Assignment:
Give the number of lines in the material below that include "calculation", and write nothing else.

□ □ □ □

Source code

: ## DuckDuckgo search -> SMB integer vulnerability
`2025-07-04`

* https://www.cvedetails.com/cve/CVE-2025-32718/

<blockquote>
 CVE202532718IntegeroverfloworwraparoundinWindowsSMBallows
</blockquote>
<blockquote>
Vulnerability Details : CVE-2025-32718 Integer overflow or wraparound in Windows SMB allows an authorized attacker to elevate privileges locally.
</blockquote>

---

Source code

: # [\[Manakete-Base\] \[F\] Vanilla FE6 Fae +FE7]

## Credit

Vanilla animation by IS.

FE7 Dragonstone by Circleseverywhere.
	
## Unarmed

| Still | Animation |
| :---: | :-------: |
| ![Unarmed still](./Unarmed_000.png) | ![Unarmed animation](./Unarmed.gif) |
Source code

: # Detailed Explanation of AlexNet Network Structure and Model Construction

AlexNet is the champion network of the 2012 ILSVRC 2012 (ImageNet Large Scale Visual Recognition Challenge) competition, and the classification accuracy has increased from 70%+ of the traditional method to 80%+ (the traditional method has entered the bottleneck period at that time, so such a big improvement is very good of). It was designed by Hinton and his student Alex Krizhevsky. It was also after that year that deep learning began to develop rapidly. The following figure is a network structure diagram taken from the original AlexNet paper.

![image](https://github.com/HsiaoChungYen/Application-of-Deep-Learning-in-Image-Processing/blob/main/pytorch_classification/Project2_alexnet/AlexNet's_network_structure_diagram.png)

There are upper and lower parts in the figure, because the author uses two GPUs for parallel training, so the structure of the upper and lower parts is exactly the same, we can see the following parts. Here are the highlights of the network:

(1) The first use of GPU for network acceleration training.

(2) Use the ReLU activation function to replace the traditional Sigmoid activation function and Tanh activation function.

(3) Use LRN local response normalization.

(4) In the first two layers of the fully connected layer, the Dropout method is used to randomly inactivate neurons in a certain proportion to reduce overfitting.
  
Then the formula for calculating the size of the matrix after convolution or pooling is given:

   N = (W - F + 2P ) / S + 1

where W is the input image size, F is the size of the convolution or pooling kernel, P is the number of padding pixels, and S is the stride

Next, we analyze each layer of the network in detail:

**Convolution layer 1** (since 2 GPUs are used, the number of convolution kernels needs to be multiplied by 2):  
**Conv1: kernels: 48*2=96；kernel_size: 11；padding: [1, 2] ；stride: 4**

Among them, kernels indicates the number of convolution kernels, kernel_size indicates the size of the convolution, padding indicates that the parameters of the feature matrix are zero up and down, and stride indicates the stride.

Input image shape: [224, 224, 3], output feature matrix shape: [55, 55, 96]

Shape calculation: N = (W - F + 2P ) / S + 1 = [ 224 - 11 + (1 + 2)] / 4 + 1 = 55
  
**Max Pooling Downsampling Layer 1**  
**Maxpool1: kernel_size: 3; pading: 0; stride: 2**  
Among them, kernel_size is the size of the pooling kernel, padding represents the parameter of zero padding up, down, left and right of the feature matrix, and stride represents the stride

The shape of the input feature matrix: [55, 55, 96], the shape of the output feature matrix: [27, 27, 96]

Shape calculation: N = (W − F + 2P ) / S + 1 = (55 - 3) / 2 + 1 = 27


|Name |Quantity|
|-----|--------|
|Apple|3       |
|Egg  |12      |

□ □ □ □

Expected output:
2